With so much uncertainty around what Brexit will mean, planning for a “No Deal” scenario seems sensible right now.

Businesses that buy and sell from the EU should have contingency plans in place which need to be flexible to cope with a variety of possible outcomes.

If a ‘No Deal’ happens after March 2019, here are some of the areas you should consider:

  1. Movement of goods

Customs declarations will need to be made and the UK is implementing a new electronic customs declaration system for businesses, so check if your systems and processes are up to scratch. UK businesses will need a UK Economic Operator Registration and Identification (EORI) number, and you can find the forms on the GOV.UK website, Brexit section: https://www.gov.uk/government/brexit

You may also need an agent to help with import/export declarations as you would for trading outside the EU. Check whether you need additional information from your carrier.

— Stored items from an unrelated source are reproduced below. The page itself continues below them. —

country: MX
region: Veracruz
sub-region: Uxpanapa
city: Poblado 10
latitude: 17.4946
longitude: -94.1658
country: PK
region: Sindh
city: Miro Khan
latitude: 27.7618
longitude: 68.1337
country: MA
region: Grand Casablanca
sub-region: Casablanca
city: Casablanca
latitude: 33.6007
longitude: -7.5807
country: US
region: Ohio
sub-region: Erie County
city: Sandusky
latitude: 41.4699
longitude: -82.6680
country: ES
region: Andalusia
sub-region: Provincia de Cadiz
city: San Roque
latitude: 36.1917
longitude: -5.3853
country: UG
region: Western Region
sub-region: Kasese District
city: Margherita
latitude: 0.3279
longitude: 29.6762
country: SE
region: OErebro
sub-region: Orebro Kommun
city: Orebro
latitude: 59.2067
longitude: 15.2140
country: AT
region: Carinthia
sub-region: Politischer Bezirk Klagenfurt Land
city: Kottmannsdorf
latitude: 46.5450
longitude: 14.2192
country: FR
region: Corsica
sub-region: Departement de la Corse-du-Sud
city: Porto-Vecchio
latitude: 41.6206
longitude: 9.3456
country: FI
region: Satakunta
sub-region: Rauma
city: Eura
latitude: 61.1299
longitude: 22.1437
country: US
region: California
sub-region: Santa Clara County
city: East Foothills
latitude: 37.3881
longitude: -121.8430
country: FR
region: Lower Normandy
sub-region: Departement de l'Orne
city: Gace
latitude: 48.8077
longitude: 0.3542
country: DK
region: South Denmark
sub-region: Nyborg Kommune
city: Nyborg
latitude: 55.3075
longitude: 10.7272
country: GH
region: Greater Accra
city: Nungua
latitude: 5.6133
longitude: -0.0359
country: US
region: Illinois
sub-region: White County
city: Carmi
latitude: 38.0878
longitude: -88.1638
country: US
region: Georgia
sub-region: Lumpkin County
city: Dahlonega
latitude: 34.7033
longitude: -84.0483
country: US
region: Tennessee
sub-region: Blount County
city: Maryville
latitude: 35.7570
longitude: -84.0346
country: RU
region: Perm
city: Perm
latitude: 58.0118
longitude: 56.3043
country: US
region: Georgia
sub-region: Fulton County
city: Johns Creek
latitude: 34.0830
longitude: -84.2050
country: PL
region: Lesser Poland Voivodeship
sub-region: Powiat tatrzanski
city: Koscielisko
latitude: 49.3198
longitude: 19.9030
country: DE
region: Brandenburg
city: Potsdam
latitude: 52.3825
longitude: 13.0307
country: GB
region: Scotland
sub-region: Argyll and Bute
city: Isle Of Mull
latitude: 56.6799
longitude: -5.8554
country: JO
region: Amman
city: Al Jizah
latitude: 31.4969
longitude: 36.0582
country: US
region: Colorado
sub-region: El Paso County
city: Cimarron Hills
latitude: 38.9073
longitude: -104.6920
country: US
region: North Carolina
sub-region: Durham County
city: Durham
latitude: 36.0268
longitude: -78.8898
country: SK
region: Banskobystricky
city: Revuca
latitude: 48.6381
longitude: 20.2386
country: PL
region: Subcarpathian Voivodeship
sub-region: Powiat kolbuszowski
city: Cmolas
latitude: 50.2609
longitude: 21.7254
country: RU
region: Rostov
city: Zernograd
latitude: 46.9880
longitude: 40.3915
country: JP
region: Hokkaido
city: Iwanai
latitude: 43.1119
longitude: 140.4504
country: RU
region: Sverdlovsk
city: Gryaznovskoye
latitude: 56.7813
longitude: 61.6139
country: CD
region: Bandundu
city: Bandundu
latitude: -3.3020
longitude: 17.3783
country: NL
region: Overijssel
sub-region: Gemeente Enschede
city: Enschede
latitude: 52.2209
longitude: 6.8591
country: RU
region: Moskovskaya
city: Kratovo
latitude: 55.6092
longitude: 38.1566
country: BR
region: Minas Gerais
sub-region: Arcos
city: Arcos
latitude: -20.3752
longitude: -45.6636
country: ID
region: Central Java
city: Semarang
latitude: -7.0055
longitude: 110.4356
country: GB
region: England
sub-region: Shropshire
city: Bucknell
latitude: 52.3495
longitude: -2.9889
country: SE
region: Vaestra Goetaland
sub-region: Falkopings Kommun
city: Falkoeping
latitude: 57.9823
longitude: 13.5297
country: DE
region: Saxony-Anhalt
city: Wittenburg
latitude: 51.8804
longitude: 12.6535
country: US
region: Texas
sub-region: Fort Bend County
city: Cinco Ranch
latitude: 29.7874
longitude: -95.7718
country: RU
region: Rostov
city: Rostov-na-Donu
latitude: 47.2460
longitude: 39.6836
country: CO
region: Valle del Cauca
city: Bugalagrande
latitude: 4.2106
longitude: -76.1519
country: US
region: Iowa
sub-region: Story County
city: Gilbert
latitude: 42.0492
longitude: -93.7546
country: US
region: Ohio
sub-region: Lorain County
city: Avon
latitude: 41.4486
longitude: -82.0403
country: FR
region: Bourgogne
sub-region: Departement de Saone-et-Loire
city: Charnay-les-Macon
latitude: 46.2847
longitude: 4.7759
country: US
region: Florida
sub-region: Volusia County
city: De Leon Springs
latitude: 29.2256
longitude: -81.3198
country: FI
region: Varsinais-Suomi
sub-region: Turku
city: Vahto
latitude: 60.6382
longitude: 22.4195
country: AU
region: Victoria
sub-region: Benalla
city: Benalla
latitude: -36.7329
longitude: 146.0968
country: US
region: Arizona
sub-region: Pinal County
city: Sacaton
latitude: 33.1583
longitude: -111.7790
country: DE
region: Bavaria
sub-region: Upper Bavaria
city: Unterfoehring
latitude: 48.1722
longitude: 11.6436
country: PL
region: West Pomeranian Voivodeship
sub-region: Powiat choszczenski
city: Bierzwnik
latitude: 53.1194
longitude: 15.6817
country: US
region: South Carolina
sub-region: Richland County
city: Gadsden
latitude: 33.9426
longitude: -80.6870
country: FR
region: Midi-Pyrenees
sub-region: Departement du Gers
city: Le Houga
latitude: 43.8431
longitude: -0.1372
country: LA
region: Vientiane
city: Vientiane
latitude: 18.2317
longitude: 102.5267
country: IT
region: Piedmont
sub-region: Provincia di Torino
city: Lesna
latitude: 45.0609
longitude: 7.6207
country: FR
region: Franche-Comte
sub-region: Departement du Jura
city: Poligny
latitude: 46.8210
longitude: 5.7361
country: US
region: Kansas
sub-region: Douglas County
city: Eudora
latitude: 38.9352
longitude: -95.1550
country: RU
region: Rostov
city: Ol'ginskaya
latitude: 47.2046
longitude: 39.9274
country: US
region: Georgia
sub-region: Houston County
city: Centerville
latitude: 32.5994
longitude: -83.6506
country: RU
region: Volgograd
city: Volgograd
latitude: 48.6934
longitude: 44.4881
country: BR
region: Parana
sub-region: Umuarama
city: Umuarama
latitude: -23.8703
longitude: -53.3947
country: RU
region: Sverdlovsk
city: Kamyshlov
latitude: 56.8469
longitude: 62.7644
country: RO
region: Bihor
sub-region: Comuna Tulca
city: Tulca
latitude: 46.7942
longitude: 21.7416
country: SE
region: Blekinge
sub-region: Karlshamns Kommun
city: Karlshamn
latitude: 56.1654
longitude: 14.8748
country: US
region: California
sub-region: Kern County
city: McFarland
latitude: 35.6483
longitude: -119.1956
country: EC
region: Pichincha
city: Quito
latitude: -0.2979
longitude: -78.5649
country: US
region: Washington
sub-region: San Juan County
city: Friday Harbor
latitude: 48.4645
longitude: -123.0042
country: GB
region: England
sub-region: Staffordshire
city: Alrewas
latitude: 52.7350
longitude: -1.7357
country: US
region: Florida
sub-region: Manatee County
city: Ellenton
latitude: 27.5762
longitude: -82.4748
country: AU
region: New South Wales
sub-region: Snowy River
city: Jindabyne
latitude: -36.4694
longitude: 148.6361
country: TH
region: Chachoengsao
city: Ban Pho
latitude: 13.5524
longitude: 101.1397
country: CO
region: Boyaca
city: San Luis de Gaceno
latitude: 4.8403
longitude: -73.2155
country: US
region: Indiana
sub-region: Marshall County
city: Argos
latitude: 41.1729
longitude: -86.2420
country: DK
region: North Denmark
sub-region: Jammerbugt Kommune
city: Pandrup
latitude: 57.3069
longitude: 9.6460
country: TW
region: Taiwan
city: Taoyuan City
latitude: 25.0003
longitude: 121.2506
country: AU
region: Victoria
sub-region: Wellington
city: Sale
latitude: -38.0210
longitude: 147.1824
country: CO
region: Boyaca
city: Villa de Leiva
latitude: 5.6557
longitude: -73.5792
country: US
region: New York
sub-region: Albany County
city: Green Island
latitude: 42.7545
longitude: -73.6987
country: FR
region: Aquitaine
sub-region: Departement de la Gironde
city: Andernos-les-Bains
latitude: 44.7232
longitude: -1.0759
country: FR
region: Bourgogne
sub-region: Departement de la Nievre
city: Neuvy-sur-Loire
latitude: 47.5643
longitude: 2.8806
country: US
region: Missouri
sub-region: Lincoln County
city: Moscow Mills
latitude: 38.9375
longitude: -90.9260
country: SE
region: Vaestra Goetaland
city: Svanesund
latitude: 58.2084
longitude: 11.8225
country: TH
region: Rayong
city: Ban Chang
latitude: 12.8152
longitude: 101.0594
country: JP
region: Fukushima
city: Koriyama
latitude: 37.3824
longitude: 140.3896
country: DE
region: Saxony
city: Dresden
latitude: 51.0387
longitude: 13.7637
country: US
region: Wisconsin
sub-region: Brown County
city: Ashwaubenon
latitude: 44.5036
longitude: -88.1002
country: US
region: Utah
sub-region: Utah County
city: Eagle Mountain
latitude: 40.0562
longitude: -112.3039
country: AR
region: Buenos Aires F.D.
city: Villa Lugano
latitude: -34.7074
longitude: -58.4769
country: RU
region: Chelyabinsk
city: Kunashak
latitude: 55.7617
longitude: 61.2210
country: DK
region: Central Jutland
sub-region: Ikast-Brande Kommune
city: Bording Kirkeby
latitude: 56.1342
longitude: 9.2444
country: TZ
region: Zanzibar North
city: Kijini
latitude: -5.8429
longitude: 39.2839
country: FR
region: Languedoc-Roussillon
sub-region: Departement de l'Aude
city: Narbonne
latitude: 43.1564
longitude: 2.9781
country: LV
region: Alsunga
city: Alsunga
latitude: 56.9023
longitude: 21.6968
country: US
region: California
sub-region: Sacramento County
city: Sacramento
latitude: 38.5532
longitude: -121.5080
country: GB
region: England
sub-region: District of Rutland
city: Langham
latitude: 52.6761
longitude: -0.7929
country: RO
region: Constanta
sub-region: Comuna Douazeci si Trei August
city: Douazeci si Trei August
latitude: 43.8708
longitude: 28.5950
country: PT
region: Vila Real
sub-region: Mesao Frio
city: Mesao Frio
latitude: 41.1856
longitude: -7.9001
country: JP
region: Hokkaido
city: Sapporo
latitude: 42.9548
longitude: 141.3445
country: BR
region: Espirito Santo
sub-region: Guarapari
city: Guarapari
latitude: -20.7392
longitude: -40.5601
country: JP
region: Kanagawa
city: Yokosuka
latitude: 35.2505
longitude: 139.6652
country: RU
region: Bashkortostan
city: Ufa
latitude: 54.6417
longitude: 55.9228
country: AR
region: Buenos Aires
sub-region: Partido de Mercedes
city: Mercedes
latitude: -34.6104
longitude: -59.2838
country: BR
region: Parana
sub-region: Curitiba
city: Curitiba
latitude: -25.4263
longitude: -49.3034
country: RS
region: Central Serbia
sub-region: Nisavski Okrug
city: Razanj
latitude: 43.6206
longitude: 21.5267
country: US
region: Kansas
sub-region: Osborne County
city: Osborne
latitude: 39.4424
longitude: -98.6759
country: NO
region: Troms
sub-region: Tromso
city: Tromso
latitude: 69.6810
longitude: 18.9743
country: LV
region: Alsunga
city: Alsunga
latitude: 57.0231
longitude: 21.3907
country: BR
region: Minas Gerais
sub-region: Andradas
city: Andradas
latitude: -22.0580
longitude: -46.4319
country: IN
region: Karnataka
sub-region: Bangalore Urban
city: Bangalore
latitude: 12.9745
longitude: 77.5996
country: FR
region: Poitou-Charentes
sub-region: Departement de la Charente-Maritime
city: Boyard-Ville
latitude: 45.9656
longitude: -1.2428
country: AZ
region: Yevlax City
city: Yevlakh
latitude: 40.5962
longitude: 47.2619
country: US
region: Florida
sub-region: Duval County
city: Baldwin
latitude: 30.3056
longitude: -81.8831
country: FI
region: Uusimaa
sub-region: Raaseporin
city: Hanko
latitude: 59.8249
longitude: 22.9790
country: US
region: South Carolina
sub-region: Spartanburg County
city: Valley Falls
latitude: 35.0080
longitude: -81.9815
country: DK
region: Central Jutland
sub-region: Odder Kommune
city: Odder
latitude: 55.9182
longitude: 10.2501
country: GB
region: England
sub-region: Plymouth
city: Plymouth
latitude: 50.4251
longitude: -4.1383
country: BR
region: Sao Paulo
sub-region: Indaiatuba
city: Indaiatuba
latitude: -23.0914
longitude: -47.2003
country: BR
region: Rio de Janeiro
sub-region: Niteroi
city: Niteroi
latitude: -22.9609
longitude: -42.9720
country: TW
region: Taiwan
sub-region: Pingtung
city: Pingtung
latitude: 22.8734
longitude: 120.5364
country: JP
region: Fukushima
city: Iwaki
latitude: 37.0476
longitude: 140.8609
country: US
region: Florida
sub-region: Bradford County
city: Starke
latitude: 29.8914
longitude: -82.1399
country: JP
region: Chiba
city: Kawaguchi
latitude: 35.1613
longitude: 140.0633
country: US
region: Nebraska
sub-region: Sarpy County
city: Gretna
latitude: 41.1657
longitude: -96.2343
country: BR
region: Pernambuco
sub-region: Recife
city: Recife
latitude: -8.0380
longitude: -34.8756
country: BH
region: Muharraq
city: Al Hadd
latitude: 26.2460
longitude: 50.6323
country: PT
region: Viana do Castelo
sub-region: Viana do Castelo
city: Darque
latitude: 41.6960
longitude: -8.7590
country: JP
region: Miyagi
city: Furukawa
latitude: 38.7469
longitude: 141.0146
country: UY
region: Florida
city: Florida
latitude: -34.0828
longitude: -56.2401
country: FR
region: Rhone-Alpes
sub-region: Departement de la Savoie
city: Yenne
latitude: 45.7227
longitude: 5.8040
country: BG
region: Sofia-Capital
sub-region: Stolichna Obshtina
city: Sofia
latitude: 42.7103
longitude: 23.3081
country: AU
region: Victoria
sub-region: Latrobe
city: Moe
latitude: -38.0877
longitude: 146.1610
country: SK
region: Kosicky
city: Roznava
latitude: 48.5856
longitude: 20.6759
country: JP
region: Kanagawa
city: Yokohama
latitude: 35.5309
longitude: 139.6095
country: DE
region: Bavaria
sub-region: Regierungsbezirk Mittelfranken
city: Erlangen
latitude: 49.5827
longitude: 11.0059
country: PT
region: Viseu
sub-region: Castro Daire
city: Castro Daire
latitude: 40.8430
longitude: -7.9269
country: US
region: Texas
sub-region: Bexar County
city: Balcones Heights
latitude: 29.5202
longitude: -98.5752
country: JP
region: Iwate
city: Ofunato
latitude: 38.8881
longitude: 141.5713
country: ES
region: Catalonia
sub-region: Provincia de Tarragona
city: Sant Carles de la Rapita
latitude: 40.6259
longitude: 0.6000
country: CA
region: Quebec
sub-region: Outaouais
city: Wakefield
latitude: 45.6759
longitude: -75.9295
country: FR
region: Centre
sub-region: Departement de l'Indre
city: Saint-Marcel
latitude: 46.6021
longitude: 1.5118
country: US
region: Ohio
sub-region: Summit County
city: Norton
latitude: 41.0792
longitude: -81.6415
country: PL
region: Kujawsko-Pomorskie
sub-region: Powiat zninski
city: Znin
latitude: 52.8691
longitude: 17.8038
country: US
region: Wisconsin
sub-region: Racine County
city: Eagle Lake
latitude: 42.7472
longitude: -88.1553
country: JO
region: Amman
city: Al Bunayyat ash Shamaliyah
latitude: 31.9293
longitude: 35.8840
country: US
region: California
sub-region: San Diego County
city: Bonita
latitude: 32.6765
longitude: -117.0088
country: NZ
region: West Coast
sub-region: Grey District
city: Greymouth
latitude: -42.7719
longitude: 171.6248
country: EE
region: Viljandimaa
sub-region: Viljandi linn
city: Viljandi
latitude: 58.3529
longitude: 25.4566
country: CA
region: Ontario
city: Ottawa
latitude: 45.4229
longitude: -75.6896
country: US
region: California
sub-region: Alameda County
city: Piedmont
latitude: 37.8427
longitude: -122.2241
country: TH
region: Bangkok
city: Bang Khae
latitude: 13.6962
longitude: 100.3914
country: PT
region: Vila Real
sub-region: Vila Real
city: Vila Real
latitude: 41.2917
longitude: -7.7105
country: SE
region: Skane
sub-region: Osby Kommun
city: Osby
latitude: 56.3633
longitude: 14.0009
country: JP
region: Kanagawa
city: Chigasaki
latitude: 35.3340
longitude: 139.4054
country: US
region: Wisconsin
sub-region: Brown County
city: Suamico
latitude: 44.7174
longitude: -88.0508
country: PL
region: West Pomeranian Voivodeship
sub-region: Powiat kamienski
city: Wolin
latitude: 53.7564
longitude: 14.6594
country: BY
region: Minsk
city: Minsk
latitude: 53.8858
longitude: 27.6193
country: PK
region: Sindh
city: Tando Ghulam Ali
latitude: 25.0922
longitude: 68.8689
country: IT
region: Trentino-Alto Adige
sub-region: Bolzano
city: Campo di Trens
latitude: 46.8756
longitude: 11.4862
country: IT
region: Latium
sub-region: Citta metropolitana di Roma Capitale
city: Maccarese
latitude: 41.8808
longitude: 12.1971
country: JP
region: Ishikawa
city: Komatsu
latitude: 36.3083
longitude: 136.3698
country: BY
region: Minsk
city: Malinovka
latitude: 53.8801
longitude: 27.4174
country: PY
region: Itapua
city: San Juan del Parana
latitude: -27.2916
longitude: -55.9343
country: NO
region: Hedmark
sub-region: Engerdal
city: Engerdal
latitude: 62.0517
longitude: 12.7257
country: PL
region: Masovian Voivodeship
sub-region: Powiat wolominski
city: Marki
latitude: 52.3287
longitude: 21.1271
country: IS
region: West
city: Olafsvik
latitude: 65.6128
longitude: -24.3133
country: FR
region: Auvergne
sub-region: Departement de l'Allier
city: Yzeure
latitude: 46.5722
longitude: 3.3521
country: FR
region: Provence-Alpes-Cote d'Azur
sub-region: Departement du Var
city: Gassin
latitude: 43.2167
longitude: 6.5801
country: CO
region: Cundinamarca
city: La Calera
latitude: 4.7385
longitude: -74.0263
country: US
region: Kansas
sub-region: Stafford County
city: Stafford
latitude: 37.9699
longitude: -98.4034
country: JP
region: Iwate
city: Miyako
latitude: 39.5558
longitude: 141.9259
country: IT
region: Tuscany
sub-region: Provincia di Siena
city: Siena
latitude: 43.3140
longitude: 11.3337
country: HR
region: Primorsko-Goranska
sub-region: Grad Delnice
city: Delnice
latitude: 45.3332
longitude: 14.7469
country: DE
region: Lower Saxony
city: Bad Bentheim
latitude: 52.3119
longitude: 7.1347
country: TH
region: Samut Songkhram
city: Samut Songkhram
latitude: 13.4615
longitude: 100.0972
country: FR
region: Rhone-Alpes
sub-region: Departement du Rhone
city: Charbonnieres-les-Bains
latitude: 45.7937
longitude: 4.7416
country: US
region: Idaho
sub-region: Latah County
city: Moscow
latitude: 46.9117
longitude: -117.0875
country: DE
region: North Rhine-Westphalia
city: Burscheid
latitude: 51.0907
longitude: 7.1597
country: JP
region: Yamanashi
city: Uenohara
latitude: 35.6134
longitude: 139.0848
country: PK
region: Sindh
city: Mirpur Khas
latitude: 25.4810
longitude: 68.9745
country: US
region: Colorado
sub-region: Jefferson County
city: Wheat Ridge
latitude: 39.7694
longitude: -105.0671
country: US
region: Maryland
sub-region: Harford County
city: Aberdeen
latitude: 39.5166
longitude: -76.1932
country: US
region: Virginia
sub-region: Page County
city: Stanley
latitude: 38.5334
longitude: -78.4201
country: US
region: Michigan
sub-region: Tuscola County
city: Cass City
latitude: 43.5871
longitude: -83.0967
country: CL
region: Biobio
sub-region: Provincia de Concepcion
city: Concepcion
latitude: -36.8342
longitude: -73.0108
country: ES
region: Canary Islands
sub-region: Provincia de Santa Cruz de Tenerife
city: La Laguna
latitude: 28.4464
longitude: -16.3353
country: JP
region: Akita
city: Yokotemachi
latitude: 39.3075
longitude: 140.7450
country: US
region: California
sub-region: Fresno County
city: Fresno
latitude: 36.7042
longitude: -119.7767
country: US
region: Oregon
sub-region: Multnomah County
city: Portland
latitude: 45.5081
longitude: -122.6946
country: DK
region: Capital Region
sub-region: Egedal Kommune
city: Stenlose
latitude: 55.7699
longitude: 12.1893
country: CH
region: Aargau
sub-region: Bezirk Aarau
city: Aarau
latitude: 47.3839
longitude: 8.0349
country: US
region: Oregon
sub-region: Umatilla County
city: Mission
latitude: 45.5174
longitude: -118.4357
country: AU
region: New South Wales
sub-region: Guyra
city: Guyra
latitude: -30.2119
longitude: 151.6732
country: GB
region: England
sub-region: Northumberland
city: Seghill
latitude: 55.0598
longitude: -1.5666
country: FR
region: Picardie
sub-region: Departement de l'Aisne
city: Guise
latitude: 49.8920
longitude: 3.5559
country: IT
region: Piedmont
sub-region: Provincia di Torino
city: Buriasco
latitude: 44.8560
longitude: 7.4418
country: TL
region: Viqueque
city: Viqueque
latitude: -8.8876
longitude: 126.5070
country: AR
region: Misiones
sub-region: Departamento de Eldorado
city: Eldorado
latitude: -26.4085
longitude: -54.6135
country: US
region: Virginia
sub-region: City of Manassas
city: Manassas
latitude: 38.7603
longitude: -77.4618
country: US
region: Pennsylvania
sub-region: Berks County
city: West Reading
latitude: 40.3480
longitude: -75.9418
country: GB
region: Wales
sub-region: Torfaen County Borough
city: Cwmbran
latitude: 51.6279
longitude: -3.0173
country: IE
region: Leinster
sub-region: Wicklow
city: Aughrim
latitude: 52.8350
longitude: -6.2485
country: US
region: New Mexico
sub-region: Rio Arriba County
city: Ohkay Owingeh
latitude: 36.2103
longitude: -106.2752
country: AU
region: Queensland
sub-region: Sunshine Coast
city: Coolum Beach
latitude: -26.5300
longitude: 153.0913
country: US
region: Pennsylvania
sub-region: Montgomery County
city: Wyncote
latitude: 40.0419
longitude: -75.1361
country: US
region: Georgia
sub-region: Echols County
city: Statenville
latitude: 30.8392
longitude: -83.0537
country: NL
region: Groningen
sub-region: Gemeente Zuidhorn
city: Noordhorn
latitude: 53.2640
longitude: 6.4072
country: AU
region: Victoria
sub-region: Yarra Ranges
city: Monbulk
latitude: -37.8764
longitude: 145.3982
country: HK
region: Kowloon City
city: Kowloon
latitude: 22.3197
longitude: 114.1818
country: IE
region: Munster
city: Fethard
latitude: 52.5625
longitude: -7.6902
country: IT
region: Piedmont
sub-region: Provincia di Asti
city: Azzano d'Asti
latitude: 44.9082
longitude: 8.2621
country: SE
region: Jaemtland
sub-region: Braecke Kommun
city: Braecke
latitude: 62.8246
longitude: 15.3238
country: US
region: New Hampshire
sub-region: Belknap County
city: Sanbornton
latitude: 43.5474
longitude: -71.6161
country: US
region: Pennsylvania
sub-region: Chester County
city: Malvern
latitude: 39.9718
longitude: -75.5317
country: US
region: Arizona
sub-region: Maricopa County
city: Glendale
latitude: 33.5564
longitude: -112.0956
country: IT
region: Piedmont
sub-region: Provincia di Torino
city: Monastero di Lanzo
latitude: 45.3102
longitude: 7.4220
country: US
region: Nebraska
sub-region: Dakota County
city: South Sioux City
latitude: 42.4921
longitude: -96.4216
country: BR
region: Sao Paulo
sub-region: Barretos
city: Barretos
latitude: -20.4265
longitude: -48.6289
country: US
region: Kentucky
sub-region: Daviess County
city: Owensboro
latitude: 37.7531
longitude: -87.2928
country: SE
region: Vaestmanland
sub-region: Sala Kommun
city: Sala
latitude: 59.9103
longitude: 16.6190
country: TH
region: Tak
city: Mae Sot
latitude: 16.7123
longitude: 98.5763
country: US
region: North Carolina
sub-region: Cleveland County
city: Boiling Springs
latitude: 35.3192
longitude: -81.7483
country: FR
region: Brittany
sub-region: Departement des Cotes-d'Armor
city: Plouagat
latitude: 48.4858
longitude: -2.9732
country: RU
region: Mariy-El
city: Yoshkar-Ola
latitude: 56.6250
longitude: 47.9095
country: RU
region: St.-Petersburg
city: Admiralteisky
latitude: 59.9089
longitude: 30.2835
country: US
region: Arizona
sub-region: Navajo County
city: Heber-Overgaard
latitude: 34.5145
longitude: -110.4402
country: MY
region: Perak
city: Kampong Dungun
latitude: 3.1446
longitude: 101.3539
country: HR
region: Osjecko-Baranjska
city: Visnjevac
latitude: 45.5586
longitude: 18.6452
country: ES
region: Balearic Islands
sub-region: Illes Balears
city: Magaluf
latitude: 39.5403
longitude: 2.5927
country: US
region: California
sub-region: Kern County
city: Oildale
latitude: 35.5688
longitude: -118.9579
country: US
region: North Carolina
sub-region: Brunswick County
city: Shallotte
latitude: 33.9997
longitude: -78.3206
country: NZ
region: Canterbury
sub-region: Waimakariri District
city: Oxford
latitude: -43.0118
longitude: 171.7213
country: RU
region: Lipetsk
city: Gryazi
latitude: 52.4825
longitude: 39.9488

Importers can register for Transitional Simplified Procedures (TSP), deferring declarations and paying duty at the border. There is HMRC guidance on the new electronic customs system in the Brexit section on the GOV.UK website (link as above).

An essential exercise for all businesses is Supply Chain Mapping – knowing where inputs come from and what product category they fall into can help assess potential tariffs. For businesses that only export to the EU this will be new and could be time-consuming. Further guidance can be found in the “Trade Topics” section of the World Trade Organization (WTO) website: https://www.wto.org/index.htm.

The EU Tariffs can be found at – http://madb.europa.eu/madb/euTariffs.htm

  1. Product compliance

UK product standards and regulations will be aligned to the EU at the point of exit, however in the event of “No Deal”, UK assessment and certification arrangements could cease to be recognised by the EU. See the Brexit section of the GOV.UK  website for further guidance.

  1. Business contracts and employees

If you have contracts with EU companies these may need to be redrafted to clarify the terms for trade, including VAT changes. If your business employs EU nationals then they should register for settled status. You will need to track the nationality status of employees going forward to ensure compliance with immigration rules and regulations.


Whether there is a “No Deal”, a brief delay in the UK’s departure and a “deal”, or a longer period of transition, we advise all businesses to research every scenario and “plan for the worst and hope for the best”.